Ming China could be significantly affected not only by the absence of its expensive intervention in the Imjin War, but also by the absence of the prior two centuries of wokou Japanese pirate raids. Could this possibly lead to fewer sea bans and coastal evacuations and more continuous, uninterrupted development of the coastal trading economy?
 
  • Like
Reactions: ATP

ATP

Well-known member
This is an important effect. Spanish silver is all the more important to China. But, with lower volumes of silver circulating all along, does China never move to a system of only accepting tax payments in silver, (which was a change from earlier, in-kind taxation)?

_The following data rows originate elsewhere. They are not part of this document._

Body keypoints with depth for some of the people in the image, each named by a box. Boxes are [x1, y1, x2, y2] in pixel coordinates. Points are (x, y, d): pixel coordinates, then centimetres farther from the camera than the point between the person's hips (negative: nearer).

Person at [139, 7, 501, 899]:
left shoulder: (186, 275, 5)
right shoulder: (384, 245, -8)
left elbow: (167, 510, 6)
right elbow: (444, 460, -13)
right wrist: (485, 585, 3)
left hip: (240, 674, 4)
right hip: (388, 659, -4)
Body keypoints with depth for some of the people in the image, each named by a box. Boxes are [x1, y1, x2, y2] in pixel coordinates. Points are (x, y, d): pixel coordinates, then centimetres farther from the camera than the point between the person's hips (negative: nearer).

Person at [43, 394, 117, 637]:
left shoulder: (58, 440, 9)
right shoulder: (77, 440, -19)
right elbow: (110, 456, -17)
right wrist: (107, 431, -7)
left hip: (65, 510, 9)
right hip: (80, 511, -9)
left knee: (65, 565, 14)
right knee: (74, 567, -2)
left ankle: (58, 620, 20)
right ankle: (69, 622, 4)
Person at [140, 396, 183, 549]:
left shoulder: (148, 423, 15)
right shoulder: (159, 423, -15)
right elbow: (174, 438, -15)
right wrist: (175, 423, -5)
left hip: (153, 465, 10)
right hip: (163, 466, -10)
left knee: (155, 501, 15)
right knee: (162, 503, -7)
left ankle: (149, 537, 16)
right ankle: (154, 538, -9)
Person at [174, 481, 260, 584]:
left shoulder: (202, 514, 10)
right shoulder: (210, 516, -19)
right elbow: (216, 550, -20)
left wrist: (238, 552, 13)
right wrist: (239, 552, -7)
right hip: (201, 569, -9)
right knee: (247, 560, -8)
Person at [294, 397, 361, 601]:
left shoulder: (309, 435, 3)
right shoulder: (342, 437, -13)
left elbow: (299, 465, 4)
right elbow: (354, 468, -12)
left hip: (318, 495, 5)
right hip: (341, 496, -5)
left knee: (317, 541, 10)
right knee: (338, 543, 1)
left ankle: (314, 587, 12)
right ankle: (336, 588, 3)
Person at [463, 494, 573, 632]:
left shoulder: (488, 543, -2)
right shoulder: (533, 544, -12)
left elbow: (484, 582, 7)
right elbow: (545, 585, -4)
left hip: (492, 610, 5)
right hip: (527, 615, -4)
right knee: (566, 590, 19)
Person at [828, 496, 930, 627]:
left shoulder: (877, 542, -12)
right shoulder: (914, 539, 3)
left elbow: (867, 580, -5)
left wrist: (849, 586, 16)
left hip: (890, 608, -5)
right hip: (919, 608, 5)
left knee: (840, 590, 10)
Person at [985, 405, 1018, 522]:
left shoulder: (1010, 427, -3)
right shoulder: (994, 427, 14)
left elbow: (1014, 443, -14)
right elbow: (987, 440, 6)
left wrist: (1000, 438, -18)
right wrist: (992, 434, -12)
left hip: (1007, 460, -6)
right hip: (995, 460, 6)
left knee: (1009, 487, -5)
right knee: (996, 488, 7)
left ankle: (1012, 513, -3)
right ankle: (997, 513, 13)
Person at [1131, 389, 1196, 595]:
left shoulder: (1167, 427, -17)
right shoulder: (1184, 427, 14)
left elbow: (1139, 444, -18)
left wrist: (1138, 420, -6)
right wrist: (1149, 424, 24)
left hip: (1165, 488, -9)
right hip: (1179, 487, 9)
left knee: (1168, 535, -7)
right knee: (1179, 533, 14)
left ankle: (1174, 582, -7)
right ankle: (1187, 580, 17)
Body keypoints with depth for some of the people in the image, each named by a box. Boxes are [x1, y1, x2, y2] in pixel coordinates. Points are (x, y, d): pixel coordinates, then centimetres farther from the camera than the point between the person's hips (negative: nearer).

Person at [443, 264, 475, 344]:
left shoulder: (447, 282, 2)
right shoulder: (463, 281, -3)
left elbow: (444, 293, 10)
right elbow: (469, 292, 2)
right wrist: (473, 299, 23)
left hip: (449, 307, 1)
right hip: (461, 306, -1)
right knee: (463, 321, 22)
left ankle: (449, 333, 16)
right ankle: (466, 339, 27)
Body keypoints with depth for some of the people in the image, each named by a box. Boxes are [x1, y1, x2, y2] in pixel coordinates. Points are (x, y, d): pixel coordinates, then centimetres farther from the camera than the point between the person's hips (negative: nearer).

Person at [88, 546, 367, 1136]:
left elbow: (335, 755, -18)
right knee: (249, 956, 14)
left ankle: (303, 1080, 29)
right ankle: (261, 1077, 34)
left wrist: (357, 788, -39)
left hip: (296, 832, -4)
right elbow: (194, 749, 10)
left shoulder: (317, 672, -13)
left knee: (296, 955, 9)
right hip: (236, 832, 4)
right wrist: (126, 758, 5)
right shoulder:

What about other effects on the Far East? With no Japan present there, are westerners, like Portuguese, Spanish, Dutch, later English and French, more aggressive about trying to make trade and contact with Korea than OTL?

Korea seemed more closed off than Japan, although not 100%. For example there were some converts to Catholicism. Korean pottery and crafts would be of interest to western dealers. Without the Imjin War, Korea should be a less battered, stronger country, better able to defend itself from the Jurchen, and protect itself from contact with westerners if it wishes, but, one the other hand, without the Imjin War, and the preceding centuries of wokou piracy against its shares, Korea may be a more optimistic, less xenophobic country.

If Korea gets a greater degree of western attention and contact in the late 1500s and 1600s in the absence of Japan, I'm not certain about the land's relative "ripeness" for Christian proselytizing compared to Japan. Korea had Confucian and Buddhist and native traditions, but an aspect of its native religious tradition that centuries later turned out to be conducive to Christian conversion was belief in a single, overarching deity.

Ming China could be significantly affected not only by the absence of its expensive intervention in the Imjin War, but also by the absence of the prior two centuries of wokou Japanese pirate raids. Could this possibly lead to fewer sea bans and coastal evacuations and more continuous, uninterrupted development of the coastal trading economy?
I once book about Ming fleet discovering both America and Australia,now they could made colonies there.
Ming dynasty could become catholic, survive,or both.Maybe Catholic China fighting Manchur confucianist China for next 300 years ?

P.S it is Gavin Menzies "1421 year when China discovered America" book.
Look interesting,but since in next book he claim that chineese get to Italy,too,and started reneissance,i started think twice about that.